Each letter is a unique digit.
The leading digits cannot be 0 (zero).
If you offer a solution, please add your reasoning.
SAND
+ BOX
-----
NOFUN
Since A & B and X & D can be switched and still keep a valid result, this one has 4 solutions.
I will settle for one.
\begin{align}9514\\+\quad807\\\hline10321\end{align} As usual, $\text{N}$ must be $1$, because $\text{SAND} \le 9999$ and $\text{BOX} \le 999$, so $\text{NOFUN}$ cannot be more than $19999$. In fact, it can't be more than $10998$, so $\text{O}$ (letter oh) is $0$ (zero). From the ones' column, $\text{D+X=11}$, so we carry $1$ into the tens' column and get $\text{U=2}$.
$\text{D}$ and $\text{X}$ can be $3+8$, $4+7$, or $5+6$. From the hundreds' column, $\text{A+B=10+F}$ (because we need to carry into the thousands' column). Viable options are $5+8=13$, $6+7=13$, $6+8=14$, and $7+8=15$. Of those, all but the first eliminate all possibilities for $\text{D}$ and $\text{X}$, so we must have $\text{A}$ and $\text{B}$ $=$ $5$ and $8$. That eliminates the first and third options for $\text{D}$ and $\text{X}$, leaving us with $4$ and $7$.

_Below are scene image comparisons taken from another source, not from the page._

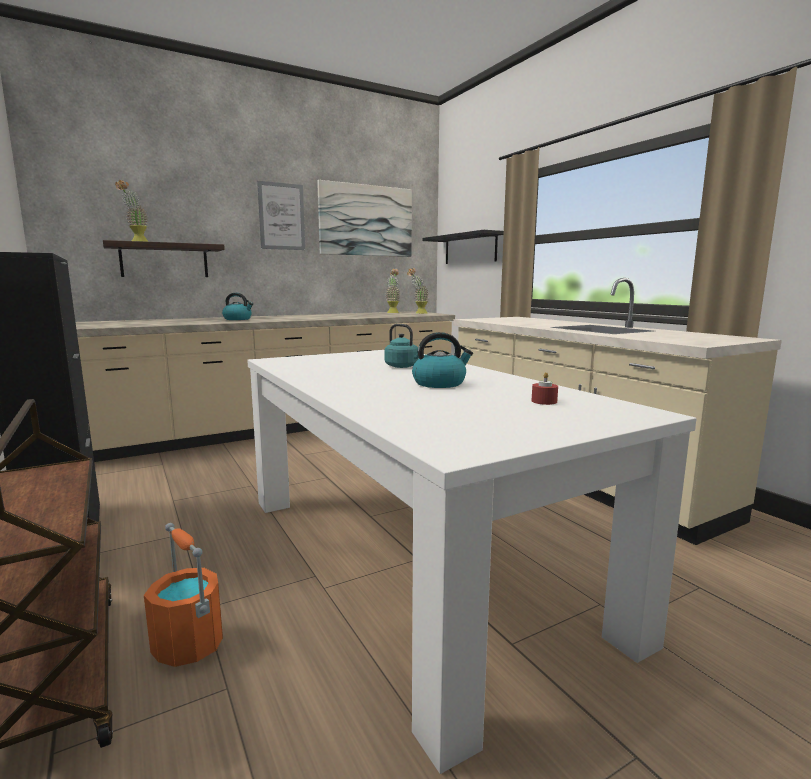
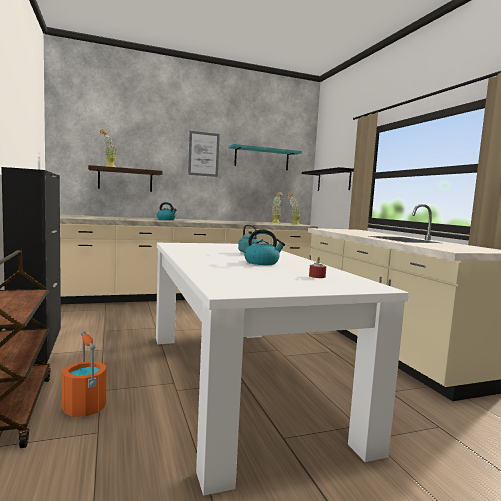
camera: 10 degrees right, 5 degrees down
picture [317,180,412,257] -> turquoise shelf [228,144,302,170]

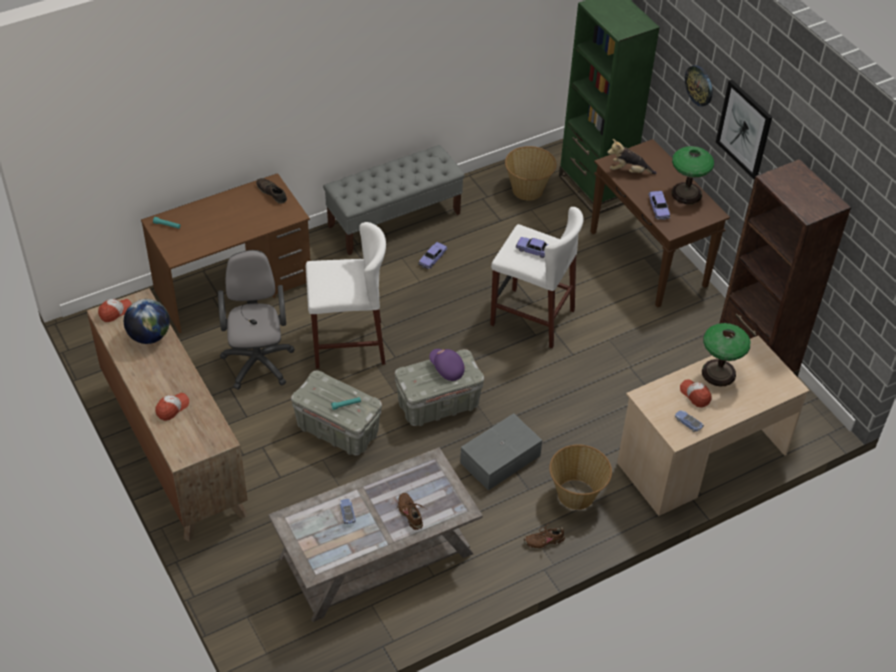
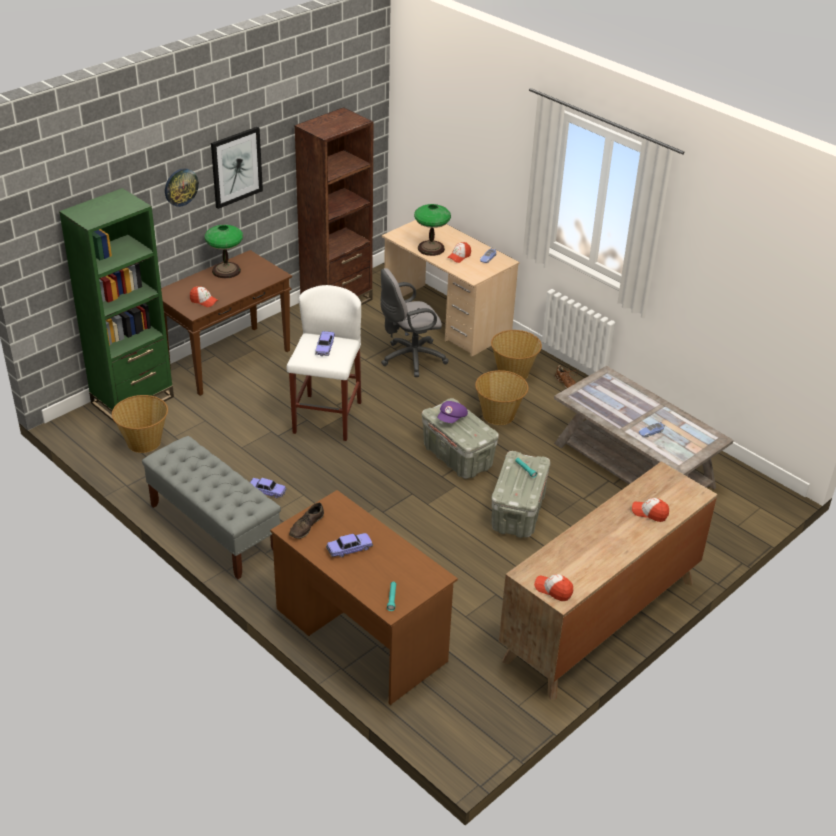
camera: 105 degrees left, 10 degrees down
globe [124,299,170,344] -> none
grey office chair [218,250,295,390] -> grey office chair moved to [380,268,449,377]
white stool [306,222,386,369] -> none
brown shoe [397,493,428,530] -> none
grey storage box [460,413,542,490] -> basket [475,370,528,425]
plush toy [607,139,657,174] -> cap [190,286,218,307]
toy car [648,191,670,220] -> toy car moved to [326,533,373,557]

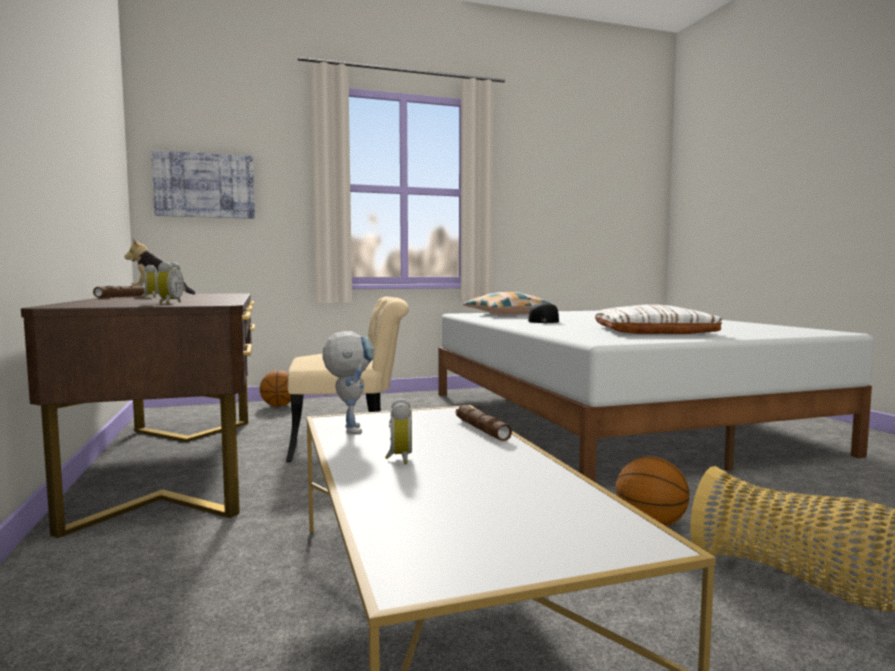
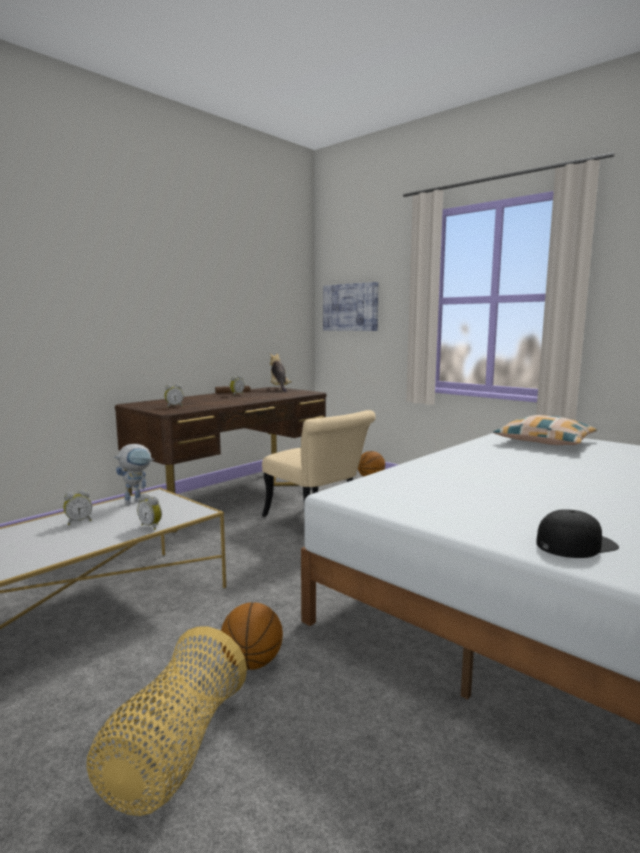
camera: 60 degrees right, 5 degrees up
brown flashlight [456,405,512,441] -> alarm clock [137,494,162,530]
black cap [528,301,559,323] -> black cap moved to [536,509,619,558]
white pillow [595,304,722,334] -> none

$\text{A}$ and $\text{B}$ $=$ $5$ and $8$
$\text{D}$ and $\text{X}$ $=$ $4$ and $7$
$\text{F}=3$
$\text{N}=1$
$\text{O}=0$
$\text{S}=9$
$\text{U}=2$
S must be 9 and N=1 with O=0. Then D+X must carry (because N+O=U can't be 1), so U=2.
Which leaves 3,4,5,6,7,8
D+X=11, and A+B=F which must carry and F>2, so A/B are 58,68,78,67, which gives:
D,X=4,7, A,B,F=5,8,3 (9514+807=10321)
68 means both F and D/X are 4, 78 uses 5 twice and 67 uses 3 twice.
On the first look you get that
S = 9, otherwise you wouldn't get a 5 digit sum
That means that N = 1 and O = 0
So now we get this:
9A1D
+B0X
------
10FU1
Let's dig deeper:
D + X can't be 1 (zero is already taken), so D + X = 11
Now we know that U = 2 (because of D + X = 11)
We also see that A + B > 10, that means that F = A + B - 10
The letters and numbers left are:
A, B, F, D, X and 3, 4, 5, 6, 7, 8.
D and X are either 3 and 8, or 4 and 7, or 5 and 6.
A + B - 10 must give a number listed above. Trial and error skills:
We got that A and B are 5 and 8 (using another possibility would take up all valid pairs of numbers for D and X).
A + B = 13. F = 3
The only remaining pair for D and X is 4 and 7.
So, altogether we get:
4 solutions. I'll write one here:
9514
+807
-------
10321